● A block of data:
(begin)

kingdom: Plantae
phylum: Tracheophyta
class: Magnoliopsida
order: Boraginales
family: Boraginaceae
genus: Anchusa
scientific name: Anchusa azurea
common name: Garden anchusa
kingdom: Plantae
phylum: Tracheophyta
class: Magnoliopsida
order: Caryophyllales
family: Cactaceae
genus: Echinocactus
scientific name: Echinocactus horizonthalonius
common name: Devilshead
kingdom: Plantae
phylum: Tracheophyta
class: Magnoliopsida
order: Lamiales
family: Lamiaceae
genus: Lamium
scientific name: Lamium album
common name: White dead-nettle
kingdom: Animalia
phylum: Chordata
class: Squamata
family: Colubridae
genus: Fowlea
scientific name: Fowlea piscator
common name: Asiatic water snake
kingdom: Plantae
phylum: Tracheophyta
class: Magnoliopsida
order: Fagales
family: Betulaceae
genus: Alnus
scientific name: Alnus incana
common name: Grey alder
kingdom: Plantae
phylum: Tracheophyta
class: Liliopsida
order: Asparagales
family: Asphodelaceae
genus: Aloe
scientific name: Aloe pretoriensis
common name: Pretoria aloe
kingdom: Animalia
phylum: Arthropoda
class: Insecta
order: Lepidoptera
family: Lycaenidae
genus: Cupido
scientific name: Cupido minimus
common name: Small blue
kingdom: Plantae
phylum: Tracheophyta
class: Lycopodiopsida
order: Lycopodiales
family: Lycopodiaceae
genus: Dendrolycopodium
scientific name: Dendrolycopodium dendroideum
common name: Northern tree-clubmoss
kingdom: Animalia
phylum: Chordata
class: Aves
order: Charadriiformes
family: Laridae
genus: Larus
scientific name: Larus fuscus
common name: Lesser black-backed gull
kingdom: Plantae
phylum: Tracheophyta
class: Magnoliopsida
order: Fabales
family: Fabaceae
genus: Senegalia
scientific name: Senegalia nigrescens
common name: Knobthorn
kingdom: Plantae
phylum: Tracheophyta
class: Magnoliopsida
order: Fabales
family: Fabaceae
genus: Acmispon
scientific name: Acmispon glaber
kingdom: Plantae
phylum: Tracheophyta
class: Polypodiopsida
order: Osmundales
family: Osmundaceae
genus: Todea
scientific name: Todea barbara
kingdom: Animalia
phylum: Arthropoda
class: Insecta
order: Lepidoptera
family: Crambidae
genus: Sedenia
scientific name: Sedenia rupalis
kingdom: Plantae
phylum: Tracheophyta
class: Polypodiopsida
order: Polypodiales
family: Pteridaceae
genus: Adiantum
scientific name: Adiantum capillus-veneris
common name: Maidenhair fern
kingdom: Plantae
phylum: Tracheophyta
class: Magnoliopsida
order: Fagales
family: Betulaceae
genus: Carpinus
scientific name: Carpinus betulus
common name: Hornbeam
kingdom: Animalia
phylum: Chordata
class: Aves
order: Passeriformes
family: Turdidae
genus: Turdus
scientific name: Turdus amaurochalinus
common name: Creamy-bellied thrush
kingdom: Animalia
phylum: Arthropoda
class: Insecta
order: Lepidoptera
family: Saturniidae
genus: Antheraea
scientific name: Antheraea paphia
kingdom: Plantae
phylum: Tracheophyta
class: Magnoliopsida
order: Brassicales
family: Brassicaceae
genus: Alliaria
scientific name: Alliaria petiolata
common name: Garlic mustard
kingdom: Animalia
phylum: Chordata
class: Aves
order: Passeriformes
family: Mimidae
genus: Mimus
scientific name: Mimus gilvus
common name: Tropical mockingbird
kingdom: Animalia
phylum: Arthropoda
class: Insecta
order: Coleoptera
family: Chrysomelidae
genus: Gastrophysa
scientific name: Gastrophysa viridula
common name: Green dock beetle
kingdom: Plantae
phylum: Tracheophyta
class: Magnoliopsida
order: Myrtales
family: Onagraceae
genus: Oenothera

(end)

● Set problem: Reproduce the entries above without any change, starting at the first line and stopping after the line that contains "common name: White dead-nettle".

● Result:
kingdom: Plantae
phylum: Tracheophyta
class: Magnoliopsida
order: Boraginales
family: Boraginaceae
genus: Anchusa
scientific name: Anchusa azurea
common name: Garden anchusa
kingdom: Plantae
phylum: Tracheophyta
class: Magnoliopsida
order: Caryophyllales
family: Cactaceae
genus: Echinocactus
scientific name: Echinocactus horizonthalonius
common name: Devilshead
kingdom: Plantae
phylum: Tracheophyta
class: Magnoliopsida
order: Lamiales
family: Lamiaceae
genus: Lamium
scientific name: Lamium album
common name: White dead-nettle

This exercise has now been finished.